The organization currently breeds the endangered California condor and aplomado falcon at the World Center for Birds of Prey. The condors are released to the wild in northern Arizona and southern Utah; aplomado falcon chicks are released to the wild in Texas and New Mexico. Captive birds in the breeding facility are monitored by video, which allows the collection of detailed behavioral information. Studies on disease, contaminants, nutrition and genetics help biologists evaluate problems facing birds in the wild.

== Velma Morrison Interpretive Center ==
The Peregrine Fund made the world of raptors more accessible to the public at the Velma Morrison-Knudsen Interpretive Center, established in 1992. The facility features interactive displays, multi-media shows and live demonstrations with hawks, falcons, eagles and owls. Visitors may observe a live California condor and other birds of prey. The environmental education program has three components: general public, school-endorsed programs, and outreach. All three use live raptors as an avenue for promoting conservation of birds of prey and their habitat. The interpretive center draws approximately 30,000 visitors annually. Velma Morrison (1920–2013) was the second wife and widow of Harry Morrison (1885–1971), co-founder of Morrison-Knudsen Corporation.

== Library and archives ==
Completed in 2002, the Gerald D. and Kathryn S. Herrick Collections Building provides space for The Peregrine Fund's research library, scientific specimen collections, and the Archives of Falconry. The research library collections include more than 20,000 books and monographs and full or partial runs of more than 1,400 technical journals and conservation magazines, newsletters, videos, CDs and maps. The library's Global Raptor Information Network (GRIN) is an online service that provides encyclopedia-style species accounts of diurnal hawks, eagles and falcons, connects raptor researchers and conservation organizations through a global communications network, and posts information on research findings and raptor conservation issues. The library's specimen collections include more than 13,000 eggshells and nearly 300 avian study skins for use by researchers.

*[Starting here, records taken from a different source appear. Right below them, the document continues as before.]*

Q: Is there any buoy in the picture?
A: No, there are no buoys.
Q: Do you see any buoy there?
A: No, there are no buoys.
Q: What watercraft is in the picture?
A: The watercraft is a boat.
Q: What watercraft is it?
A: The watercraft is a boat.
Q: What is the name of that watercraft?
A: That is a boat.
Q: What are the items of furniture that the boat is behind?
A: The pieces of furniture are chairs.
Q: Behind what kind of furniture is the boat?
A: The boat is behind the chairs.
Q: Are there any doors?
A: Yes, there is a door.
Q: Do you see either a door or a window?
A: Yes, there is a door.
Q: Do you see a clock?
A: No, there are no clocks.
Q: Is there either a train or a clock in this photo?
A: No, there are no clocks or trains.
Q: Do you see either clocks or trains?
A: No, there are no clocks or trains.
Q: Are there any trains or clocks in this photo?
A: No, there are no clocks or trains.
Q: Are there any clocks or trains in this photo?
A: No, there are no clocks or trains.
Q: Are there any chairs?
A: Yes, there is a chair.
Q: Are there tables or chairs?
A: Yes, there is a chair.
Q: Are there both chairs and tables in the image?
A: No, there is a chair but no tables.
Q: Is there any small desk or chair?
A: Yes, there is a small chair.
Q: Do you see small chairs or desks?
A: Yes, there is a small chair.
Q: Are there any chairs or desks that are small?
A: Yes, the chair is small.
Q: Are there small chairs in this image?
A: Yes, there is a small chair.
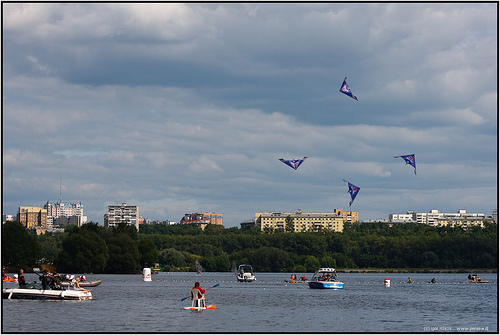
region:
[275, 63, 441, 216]
Kites flying in the sky.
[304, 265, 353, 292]
Blue boat in the water.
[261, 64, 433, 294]
Blue kites flying above blue boat.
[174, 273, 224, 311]
Person floating in lawn chair with oar.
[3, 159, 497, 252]
Building in a city behind trees.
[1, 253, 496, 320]
Boaters floating on the water.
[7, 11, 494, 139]
Dark clouds covering the sky.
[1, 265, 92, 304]
Boat floating with two people on board.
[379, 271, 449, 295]
Orange buoy in water next to swimmers.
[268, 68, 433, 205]
Triangle kites with red centers flying in sky.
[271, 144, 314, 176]
the kite is in the sky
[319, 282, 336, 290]
the boat is blue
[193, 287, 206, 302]
the person is sitting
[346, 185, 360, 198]
the kite is blue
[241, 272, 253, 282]
the boat is white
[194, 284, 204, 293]
the shirt is red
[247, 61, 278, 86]
the clouds are blue gray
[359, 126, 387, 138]
the cloud is white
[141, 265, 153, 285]
the barrier is white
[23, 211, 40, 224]
the building is brown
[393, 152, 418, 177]
blue kite flying in air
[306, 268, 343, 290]
blue and white boat on water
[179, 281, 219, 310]
person on chair in water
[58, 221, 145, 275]
green trees by water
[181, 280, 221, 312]
person holding oar on water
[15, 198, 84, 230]
buildings in background behind trees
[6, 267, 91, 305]
people on white watercraft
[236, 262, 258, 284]
white motorboat on water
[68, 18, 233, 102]
gray clouds in sky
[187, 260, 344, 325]
people spending time on water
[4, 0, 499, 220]
grey cloudy skies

The Archives of Falconry includes falconry equipment and memorabilia, artwork, field notes, and a substantial media collection on the ancient sport of falconry. The Archives of Falconry's library consists of 2,000 books on falconry, including some originals dating to 1495. The archives doubled in size in 2006 with a 3000 sqft addition donated by His Highness Sheikh Mohamed bin Zayed to honor his father, the founding president of the United Arab Emirates. The new wing displays an authentic Arab tent, memorabilia, and displays related to the ancient tradition of Middle Eastern falconry.